After a period of relatively lackluster initial public offerings and acquisitions of Israeli startups, we will likely see valuations topping one billion dollars in the near future, said venture capitalist Shlomo Dovrat in an interview with Calcalist.
The founding partner of Israel-based Viola Ventures, known as Carmel Ventures until its rebranding announced Wednesday, said global demand for Israeli companies is strong.
“We have gotten many offers for the companies we are invested in, and we could have chosen to sell for a large profit, but we realized that our core companies can still produce much more value,” he said.
The trend, he said, is felt across the industry.
“I feel that there’s now a recovery in public floats, as the example of ForeScout suggests,” Mr. Dovrat said. “We will see some cases of companies selling at high valuations, and one billion dollars will not be unthinkable.”
On Wednesday Viola announced it is raising a $200 million fund focused on early-stage startups. The firm needs $30 million more in commitments from investors to reach its current goal. Viola Ventures is an arm of Israel-based Viola Group, a private equity investment group managing more than $2.5 billion in assets.
Founded in 2000, Viola lists on its portfolio tech firms including content distribution company Outbrain Inc., digital payments company Payoneer Inc., and software distribution and mobile ads company IronSource Ltd., the last two of which are estimated to be worth more than one billion dollars.
“In 2007, we decided to shift our strategy and let our companies grow until they mature enough to attract significant investment,” Dovrat said.
Since shifting its strategy, Viola has managed to produce almost no exits in the range of hundreds of million of dollars for the companies in its portfolio.

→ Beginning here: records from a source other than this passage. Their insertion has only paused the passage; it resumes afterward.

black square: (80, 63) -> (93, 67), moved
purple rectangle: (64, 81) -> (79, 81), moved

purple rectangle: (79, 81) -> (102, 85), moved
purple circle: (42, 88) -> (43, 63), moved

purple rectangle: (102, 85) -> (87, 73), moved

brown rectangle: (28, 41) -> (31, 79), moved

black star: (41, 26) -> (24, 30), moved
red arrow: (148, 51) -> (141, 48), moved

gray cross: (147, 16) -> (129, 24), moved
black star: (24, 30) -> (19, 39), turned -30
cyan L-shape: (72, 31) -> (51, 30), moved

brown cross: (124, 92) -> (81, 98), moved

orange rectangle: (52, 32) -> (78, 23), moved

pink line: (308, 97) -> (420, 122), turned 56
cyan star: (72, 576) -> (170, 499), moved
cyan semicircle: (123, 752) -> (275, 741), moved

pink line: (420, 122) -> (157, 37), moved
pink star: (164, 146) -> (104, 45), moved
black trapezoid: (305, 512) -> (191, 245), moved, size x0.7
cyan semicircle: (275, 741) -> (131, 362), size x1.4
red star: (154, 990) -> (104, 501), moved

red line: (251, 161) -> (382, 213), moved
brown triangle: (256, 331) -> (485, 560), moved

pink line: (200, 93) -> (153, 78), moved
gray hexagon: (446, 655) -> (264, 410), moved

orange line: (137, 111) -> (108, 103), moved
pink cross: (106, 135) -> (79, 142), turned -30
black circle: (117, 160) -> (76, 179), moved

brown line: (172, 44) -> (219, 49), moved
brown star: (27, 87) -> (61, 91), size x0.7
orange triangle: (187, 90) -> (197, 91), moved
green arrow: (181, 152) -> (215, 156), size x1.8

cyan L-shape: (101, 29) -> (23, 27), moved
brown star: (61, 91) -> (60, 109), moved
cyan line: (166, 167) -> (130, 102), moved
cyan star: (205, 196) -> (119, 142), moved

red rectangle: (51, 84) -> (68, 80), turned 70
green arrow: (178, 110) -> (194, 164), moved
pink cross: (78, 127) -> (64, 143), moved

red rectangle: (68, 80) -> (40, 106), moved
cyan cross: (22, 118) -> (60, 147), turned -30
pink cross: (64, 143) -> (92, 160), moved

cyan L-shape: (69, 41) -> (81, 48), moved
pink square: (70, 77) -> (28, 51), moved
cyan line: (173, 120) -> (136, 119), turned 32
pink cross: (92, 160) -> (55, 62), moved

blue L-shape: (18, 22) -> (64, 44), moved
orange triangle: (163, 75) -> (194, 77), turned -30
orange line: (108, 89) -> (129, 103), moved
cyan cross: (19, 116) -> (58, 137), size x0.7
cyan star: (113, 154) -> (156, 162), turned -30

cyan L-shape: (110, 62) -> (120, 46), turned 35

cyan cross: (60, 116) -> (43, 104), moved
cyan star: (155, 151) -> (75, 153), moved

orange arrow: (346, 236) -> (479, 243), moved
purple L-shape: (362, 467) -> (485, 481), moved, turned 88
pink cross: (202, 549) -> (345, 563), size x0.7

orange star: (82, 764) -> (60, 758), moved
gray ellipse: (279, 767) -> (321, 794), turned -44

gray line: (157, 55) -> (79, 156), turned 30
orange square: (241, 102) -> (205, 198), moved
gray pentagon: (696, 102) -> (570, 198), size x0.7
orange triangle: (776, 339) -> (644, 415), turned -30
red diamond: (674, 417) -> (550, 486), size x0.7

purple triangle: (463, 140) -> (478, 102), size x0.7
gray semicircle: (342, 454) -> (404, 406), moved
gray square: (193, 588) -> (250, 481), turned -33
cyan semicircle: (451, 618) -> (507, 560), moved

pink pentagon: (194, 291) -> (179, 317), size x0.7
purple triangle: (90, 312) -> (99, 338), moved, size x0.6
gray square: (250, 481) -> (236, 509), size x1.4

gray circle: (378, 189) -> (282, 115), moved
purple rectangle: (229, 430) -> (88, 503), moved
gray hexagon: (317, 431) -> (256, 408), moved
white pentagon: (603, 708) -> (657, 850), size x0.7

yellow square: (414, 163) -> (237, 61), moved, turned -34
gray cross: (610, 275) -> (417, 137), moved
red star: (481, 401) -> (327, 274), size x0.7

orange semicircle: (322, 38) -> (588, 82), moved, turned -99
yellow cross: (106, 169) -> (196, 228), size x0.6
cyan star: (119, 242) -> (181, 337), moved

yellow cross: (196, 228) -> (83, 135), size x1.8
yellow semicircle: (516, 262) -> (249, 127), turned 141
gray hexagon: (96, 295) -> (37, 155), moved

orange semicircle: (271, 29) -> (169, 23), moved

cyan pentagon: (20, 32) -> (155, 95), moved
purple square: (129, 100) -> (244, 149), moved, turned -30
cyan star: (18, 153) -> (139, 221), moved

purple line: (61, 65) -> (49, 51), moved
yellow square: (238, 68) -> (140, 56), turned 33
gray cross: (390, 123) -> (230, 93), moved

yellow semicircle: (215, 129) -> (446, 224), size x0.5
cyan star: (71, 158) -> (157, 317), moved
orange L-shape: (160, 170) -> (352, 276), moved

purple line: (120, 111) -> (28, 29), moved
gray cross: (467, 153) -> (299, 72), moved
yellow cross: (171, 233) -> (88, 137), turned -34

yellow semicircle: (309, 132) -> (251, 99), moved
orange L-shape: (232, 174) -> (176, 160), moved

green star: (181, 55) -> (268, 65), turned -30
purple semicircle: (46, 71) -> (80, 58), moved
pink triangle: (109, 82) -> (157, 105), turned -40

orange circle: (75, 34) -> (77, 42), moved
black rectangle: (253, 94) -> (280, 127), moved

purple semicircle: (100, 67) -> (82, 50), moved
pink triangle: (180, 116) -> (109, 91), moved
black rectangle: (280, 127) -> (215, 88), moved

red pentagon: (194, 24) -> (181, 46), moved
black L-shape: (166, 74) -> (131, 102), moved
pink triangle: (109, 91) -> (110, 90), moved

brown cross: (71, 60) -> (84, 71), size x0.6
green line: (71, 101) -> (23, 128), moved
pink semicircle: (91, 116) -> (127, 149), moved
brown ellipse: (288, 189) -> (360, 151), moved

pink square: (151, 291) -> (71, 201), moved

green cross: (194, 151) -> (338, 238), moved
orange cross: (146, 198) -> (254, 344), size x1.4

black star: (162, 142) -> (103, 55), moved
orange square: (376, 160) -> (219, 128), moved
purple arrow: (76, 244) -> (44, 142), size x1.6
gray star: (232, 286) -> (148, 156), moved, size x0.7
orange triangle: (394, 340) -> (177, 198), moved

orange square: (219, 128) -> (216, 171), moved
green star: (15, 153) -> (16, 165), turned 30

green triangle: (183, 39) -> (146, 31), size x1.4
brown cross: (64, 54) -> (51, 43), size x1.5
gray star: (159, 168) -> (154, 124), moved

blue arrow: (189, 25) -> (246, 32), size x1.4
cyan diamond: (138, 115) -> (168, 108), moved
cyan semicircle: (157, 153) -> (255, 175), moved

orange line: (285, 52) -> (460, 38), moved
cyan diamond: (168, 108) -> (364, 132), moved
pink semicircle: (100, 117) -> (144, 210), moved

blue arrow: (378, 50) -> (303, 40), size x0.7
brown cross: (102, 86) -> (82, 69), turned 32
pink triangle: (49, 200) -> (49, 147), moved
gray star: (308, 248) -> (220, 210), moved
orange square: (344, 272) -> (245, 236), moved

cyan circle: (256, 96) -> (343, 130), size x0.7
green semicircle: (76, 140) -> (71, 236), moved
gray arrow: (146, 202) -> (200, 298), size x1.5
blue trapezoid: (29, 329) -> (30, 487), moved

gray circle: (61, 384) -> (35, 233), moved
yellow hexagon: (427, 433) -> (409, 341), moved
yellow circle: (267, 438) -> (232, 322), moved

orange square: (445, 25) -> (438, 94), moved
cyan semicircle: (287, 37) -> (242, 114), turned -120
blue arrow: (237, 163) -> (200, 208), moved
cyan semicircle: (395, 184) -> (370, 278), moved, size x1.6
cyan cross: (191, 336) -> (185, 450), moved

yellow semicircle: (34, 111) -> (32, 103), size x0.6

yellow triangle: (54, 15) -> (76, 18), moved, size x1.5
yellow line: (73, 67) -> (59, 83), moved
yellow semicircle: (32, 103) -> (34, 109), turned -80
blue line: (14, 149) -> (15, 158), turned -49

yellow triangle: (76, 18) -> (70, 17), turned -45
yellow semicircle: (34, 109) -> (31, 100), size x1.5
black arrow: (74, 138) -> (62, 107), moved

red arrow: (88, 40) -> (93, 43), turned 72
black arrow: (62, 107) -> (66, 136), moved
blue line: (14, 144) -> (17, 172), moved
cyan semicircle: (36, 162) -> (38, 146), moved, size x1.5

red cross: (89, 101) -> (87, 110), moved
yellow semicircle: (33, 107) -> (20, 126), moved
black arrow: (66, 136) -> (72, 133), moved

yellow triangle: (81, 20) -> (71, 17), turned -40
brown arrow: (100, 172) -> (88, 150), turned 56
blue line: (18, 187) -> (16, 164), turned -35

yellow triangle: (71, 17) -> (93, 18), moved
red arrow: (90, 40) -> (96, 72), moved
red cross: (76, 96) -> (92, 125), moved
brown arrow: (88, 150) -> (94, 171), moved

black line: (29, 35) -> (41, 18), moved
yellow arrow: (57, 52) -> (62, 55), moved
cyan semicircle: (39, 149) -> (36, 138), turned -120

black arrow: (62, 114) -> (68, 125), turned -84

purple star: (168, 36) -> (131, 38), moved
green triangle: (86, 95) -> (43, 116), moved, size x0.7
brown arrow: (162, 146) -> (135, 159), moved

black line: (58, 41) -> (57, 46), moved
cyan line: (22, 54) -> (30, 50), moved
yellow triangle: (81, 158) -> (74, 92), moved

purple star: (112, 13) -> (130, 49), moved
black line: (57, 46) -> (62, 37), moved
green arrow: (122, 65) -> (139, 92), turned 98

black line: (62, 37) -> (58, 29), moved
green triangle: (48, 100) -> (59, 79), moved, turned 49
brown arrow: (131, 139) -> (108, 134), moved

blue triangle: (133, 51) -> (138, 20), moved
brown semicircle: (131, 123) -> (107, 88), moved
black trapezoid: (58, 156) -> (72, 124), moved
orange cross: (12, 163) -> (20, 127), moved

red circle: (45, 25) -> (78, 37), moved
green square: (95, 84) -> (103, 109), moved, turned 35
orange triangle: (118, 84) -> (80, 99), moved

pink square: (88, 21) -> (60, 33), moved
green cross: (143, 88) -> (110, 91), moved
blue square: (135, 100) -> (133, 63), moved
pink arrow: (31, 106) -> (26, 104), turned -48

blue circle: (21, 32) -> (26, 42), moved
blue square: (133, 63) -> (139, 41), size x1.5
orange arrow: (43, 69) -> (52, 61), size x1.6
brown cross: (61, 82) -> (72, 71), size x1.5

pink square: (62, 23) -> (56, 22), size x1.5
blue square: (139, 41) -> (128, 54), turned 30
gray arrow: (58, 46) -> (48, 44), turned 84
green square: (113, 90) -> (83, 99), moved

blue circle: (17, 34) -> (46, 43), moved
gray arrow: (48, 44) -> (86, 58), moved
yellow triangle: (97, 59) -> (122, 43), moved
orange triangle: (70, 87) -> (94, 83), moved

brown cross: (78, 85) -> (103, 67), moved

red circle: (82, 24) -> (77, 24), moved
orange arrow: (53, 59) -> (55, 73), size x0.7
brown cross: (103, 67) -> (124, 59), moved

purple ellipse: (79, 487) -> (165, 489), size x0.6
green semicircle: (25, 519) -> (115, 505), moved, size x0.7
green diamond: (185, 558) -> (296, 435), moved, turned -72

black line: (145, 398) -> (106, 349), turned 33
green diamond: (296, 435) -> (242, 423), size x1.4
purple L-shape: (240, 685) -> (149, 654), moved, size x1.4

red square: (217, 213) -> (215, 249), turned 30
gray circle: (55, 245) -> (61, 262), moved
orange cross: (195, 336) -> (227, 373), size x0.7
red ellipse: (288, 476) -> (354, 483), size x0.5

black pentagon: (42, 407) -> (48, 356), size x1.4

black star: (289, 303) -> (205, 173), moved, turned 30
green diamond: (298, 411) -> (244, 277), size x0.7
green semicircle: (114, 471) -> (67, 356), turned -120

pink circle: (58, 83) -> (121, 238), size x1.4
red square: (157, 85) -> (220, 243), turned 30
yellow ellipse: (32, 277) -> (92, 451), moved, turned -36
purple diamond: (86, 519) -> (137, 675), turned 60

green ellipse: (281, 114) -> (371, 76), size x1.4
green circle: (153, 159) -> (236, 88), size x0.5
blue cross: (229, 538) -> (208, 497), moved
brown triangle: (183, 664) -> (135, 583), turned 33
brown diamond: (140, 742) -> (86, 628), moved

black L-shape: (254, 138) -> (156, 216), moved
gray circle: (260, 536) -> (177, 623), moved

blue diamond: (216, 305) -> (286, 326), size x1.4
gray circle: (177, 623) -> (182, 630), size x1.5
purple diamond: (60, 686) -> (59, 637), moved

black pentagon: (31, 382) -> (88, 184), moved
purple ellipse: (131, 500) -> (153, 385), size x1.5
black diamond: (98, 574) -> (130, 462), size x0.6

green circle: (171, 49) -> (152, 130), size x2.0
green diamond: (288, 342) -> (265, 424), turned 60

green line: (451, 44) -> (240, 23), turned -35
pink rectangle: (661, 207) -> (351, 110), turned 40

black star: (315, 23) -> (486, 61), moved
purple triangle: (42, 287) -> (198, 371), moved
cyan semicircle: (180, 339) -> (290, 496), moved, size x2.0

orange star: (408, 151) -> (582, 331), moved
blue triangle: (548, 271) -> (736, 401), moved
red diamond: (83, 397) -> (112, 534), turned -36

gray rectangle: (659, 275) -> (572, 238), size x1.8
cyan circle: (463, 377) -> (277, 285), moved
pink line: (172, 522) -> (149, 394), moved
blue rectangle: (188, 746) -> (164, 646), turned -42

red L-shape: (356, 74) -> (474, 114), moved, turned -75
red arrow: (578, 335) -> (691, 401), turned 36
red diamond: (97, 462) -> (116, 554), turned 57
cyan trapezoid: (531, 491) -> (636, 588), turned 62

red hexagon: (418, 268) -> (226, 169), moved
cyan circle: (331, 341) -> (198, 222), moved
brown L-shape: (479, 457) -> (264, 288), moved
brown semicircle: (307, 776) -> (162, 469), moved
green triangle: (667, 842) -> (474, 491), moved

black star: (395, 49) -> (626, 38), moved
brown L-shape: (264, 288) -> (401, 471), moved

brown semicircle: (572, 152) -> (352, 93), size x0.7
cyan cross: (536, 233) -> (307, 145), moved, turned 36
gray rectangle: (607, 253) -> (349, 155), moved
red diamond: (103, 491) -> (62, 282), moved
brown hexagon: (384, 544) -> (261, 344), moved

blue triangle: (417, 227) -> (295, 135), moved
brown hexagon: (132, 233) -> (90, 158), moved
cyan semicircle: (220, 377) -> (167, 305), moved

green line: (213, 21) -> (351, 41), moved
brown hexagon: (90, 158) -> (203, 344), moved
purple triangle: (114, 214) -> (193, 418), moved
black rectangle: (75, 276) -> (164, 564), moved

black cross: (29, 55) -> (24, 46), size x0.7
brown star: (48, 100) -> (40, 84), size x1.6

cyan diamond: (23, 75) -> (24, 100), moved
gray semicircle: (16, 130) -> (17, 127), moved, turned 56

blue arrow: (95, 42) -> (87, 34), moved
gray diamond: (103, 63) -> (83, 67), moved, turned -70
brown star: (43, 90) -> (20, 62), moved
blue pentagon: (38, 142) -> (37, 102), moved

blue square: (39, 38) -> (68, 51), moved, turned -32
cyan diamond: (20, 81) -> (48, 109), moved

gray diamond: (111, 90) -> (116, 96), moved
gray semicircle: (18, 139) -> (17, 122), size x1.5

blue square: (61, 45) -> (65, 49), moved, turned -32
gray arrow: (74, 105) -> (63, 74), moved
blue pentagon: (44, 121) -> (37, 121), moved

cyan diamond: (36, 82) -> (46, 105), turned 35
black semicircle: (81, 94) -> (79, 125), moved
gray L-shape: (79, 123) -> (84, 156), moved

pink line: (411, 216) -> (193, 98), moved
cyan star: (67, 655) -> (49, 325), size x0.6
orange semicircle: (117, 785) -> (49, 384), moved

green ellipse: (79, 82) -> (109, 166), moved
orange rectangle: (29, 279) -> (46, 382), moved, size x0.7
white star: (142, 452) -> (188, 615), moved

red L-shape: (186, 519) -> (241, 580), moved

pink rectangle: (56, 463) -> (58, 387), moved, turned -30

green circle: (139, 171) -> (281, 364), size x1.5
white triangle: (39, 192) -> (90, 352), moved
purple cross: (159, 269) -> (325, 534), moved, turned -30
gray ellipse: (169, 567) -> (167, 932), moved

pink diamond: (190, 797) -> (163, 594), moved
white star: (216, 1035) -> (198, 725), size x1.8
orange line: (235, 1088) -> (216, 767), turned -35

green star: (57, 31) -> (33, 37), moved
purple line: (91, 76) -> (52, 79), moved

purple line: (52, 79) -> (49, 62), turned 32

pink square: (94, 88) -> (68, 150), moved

To Viola’s credit, the slowdown in initial public offerings and mergers and acquisition in tech has been a global phenomenon.
Research firm CB Insights, which tracks tech investment activity across the world, registered a four percent decrease in IPOs and M&A exists in 2016 compared to the previous year. In the United States alone, CB Insights found that the number of tech IPO deals has been declining since 2014 with funding dropping as well since 2015.
IVC Research, which tracks tech investments in Israel-based companies has found a similar trend. A recent report from the firm shows that the first half of 2017 has seen only 20% of the total investments made in 2016.